Gardnerv.Price

Supreme Court of North CarolinaSep 1, 1955
242 N.C. 592 (N.C. 1955)
242 N.C. 59289 S.E.2d 147

Filed 21 September, 1955.

1. Judgments 10 — A judgment by default final upon a complaint supporting a judgment by default and inquiry only, is not void, but is voidable at the election of defendants, and is valid until vacated in the manner provided by law.

2. Judgments 26 — Where judgment by default final, rather than a judgment by default and inquiry, is entered, and a motion to set aside the judgment is heard and denied without exception and appeal, a later motion in the cause to set aside the judgment, made some twelve years thereafter, is barred by the lapse of time, the default judgment being irregular but not void.

APPEAL by defendants from Nimocks, J., December Term, 1954, BEAUFORT. Affirmed.

Rodman Rodman, Bryan Grimes, James B. McMullan, and A. W. Bailey for plaintiff appellees.

P. H. Bell and Charles V. Bell for defendant appellants.

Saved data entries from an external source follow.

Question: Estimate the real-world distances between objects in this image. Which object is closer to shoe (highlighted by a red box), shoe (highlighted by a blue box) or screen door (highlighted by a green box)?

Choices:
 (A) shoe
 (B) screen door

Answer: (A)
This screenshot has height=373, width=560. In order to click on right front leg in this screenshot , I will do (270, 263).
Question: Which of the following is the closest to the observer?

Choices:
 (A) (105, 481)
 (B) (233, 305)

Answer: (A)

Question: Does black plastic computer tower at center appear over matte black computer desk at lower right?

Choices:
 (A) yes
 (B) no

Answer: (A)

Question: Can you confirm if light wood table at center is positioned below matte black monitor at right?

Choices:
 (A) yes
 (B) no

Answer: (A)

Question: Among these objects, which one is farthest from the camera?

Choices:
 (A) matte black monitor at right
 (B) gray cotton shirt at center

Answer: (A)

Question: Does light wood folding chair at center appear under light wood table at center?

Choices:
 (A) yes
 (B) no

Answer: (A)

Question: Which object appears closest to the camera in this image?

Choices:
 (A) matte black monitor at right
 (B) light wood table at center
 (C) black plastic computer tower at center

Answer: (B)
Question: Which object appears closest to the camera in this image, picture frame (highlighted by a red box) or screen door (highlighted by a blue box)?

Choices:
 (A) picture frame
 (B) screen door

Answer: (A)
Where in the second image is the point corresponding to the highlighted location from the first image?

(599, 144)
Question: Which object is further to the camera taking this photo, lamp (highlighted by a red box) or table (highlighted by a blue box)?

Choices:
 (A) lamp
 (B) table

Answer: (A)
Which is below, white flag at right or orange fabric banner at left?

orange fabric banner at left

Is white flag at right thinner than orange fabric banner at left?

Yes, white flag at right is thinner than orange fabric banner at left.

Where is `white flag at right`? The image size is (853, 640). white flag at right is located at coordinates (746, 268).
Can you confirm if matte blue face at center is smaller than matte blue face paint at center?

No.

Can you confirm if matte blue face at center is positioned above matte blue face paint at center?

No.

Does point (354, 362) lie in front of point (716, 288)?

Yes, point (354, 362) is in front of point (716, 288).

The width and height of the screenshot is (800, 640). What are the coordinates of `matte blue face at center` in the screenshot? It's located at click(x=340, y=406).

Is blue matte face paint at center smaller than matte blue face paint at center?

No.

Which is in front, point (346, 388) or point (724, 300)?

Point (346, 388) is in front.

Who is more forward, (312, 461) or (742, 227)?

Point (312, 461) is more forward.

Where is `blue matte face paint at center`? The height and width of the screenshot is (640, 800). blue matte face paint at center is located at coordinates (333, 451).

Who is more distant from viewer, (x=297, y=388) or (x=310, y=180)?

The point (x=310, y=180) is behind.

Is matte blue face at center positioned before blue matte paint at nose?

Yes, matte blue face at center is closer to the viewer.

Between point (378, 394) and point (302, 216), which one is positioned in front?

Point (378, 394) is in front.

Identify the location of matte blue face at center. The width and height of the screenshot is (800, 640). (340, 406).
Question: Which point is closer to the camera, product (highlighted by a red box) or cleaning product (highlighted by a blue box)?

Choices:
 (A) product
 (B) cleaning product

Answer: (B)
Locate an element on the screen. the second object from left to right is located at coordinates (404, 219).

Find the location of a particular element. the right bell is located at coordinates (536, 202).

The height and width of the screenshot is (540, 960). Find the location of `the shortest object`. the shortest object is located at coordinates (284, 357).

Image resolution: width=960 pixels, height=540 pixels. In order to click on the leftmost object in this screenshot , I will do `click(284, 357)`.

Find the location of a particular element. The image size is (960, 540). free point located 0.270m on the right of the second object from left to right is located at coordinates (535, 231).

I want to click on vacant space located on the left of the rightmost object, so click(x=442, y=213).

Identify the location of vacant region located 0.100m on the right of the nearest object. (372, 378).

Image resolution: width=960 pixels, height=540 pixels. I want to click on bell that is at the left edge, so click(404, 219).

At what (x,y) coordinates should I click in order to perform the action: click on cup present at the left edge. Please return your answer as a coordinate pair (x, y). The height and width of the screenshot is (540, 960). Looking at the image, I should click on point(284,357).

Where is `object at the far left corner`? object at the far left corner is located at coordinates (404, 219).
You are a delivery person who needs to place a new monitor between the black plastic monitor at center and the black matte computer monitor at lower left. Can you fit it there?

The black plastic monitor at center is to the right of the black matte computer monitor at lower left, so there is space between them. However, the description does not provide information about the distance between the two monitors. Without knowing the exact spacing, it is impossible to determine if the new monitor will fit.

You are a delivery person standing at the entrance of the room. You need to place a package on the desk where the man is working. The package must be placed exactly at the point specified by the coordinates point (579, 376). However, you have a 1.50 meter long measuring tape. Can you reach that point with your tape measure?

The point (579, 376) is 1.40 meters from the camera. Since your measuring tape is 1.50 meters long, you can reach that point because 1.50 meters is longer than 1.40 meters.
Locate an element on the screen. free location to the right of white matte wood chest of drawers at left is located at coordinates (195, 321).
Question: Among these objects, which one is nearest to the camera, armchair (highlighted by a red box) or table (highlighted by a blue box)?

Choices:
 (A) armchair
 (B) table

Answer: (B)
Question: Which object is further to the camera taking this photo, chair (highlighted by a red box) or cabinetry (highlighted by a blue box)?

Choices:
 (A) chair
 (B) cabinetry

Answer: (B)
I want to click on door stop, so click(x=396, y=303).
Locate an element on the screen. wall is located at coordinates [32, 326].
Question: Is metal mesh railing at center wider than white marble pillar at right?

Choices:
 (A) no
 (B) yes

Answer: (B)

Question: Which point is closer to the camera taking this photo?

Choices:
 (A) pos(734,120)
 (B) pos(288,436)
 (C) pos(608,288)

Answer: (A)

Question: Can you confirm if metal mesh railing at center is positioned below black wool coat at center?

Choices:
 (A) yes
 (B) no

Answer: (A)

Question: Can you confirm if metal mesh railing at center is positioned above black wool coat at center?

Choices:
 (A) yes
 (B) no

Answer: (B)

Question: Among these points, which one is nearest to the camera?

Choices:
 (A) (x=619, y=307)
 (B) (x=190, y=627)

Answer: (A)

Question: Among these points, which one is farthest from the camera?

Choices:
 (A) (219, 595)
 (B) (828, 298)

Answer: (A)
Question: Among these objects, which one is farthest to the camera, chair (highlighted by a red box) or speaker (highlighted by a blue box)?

WINBORNE and HIGGINS, JJ., took no part in the consideration or decision of this case.


Civil action to set aside a deed upon the grounds of lack of mental capacity, fraud, undue influence, and failure of consideration, heard on motion to vacate a judgment by default final.

This action was begun 31 December 1941. Complaint was duly filed and copies of summons and complaint were served on the defendants 1 January 1942. No answer was filed within the time provided by law, and, on 9 February 1942, judgment by default and inquiry was entered by the clerk. At the September Term, 1944, judgment by default final was entered. No inquiry was had. On 8 April 1954, the defendants filed a motion to set aside this judgment. This motion in the cause was denied, and the defendants appealed.


The appellants in their oral argument rested their case squarely on the contention that the judgment by default final entered in 1944 is void, and that, therefore, they are not barred by lapse of time. Monroe v. Niven, 221 N.C. 362, 20 S.E.2d 311. This contention cannot be sustained. Where a judge enters a judgment by default final when the complaint will not support anything more than a judgment by default and inquiry, the judgment is irregular and voidable — not void — at the election of the defendants. Ellis v. Ellis, 190 N.C. 418, 130 S.E. 7; Finger v. Smith, 191 N.C. 818, 133 S.E. 186; Hinton v. Whitehurst, 214 N.C. 99, 198 S.E. 579. It is valid until vacated in the manner provided by law.

Furthermore, it is made to appear that in 1942 these defendants employed counsel, appeared, and moved to vacate the judgment here at issue. The motion was heard at the September Term, 1944. Upon said hearing the judge entered judgment denying the motion. Defendants did not except and appeal. They are not entitled to a second bite at the same cherry.

Whether the judgment by default final vacates the deed plaintiff sought to annul is still an open question.

The defendants have slept on their rights — if any they had — and must suffer the consequences. The judgment entered in the court below is

Affirmed.

WINBORNE and HIGGINS, JJ., took no part in the consideration or decision of this case.